-- Opening Marker --

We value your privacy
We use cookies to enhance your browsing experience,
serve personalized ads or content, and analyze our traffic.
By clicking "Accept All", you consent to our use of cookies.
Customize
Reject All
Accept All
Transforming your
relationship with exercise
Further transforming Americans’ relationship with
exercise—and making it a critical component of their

-- Closing Marker --

> _WHAT TO DO_: Take from the listing above each line in which the string "Accept" is found.

> _SOLVED PROBLEM_:
By clicking "Accept All", you consent to our use of cookies.
Accept All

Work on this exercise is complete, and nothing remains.